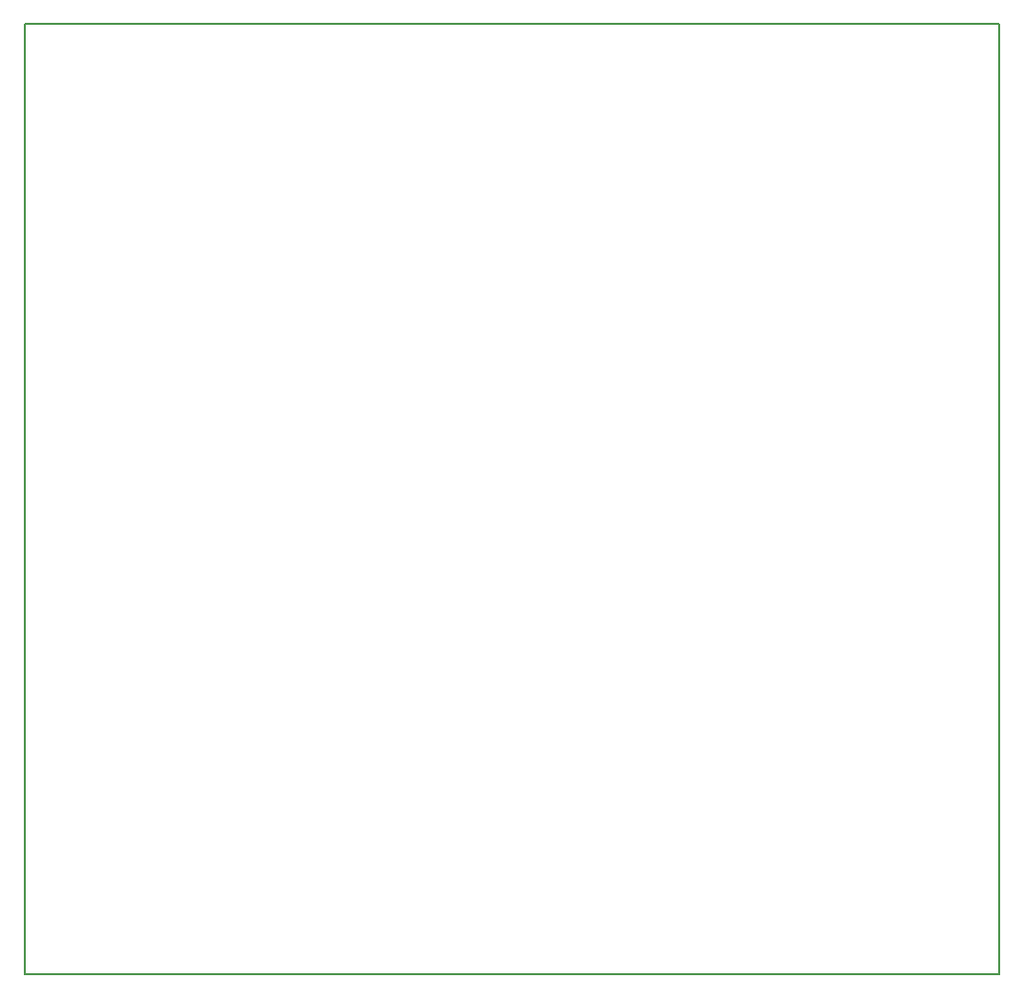
<source format=gbr>
%TF.GenerationSoftware,KiCad,Pcbnew,(5.1.6)-1*%
%TF.CreationDate,2020-10-14T00:10:15+11:00*%
%TF.ProjectId,MPR121 Template,4d505231-3231-4205-9465-6d706c617465,rev?*%
%TF.SameCoordinates,Original*%
%TF.FileFunction,Profile,NP*%
%FSLAX46Y46*%
G04 Gerber Fmt 4.6, Leading zero omitted, Abs format (unit mm)*
G04 Created by KiCad (PCBNEW (5.1.6)-1) date 2020-10-14 00:10:15*
%MOMM*%
%LPD*%
G01*
G04 APERTURE LIST*
%TA.AperFunction,Profile*%
%ADD10C,0.150000*%
%TD*%
G04 APERTURE END LIST*
D10*
X60000000Y-54000000D02*
X60000000Y-135000000D01*
X143000000Y-54000000D02*
X60000000Y-54000000D01*
X143000000Y-135000000D02*
X143000000Y-54000000D01*
X60000000Y-135000000D02*
X143000000Y-135000000D01*
M02*

</source>
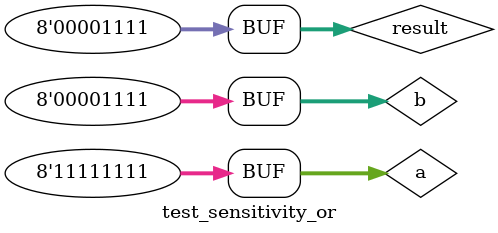
<source format=v>

module test_sensitivity_or;
  reg [7:0] a, b;
  reg [7:0] result;

  // Combinational logic with 'or' in sensitivity list
  always @(a or b) begin
    result = a & b;
  end

  initial begin
    a = 8'hFF;
    b = 8'h0F;
  end
endmodule

</source>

■ **Work to be completed**: Images aside, return each entry above precisely as it stands.

■ **Finished task**:
<source format=gbr>
%TF.GenerationSoftware,KiCad,Pcbnew,(5.1.6)-1*%
%TF.CreationDate,2020-10-14T00:10:15+11:00*%
%TF.ProjectId,MPR121 Template,4d505231-3231-4205-9465-6d706c617465,rev?*%
%TF.SameCoordinates,Original*%
%TF.FileFunction,Profile,NP*%
%FSLAX46Y46*%
G04 Gerber Fmt 4.6, Leading zero omitted, Abs format (unit mm)*
G04 Created by KiCad (PCBNEW (5.1.6)-1) date 2020-10-14 00:10:15*
%MOMM*%
%LPD*%
G01*
G04 APERTURE LIST*
%TA.AperFunction,Profile*%
%ADD10C,0.150000*%
%TD*%
G04 APERTURE END LIST*
D10*
X60000000Y-54000000D02*
X60000000Y-135000000D01*
X143000000Y-54000000D02*
X60000000Y-54000000D01*
X143000000Y-135000000D02*
X143000000Y-54000000D01*
X60000000Y-135000000D02*
X143000000Y-135000000D01*
M02*

</source>
<source format=v>

module test_sensitivity_or;
  reg [7:0] a, b;
  reg [7:0] result;

  // Combinational logic with 'or' in sensitivity list
  always @(a or b) begin
    result = a & b;
  end

  initial begin
    a = 8'hFF;
    b = 8'h0F;
  end
endmodule

</source>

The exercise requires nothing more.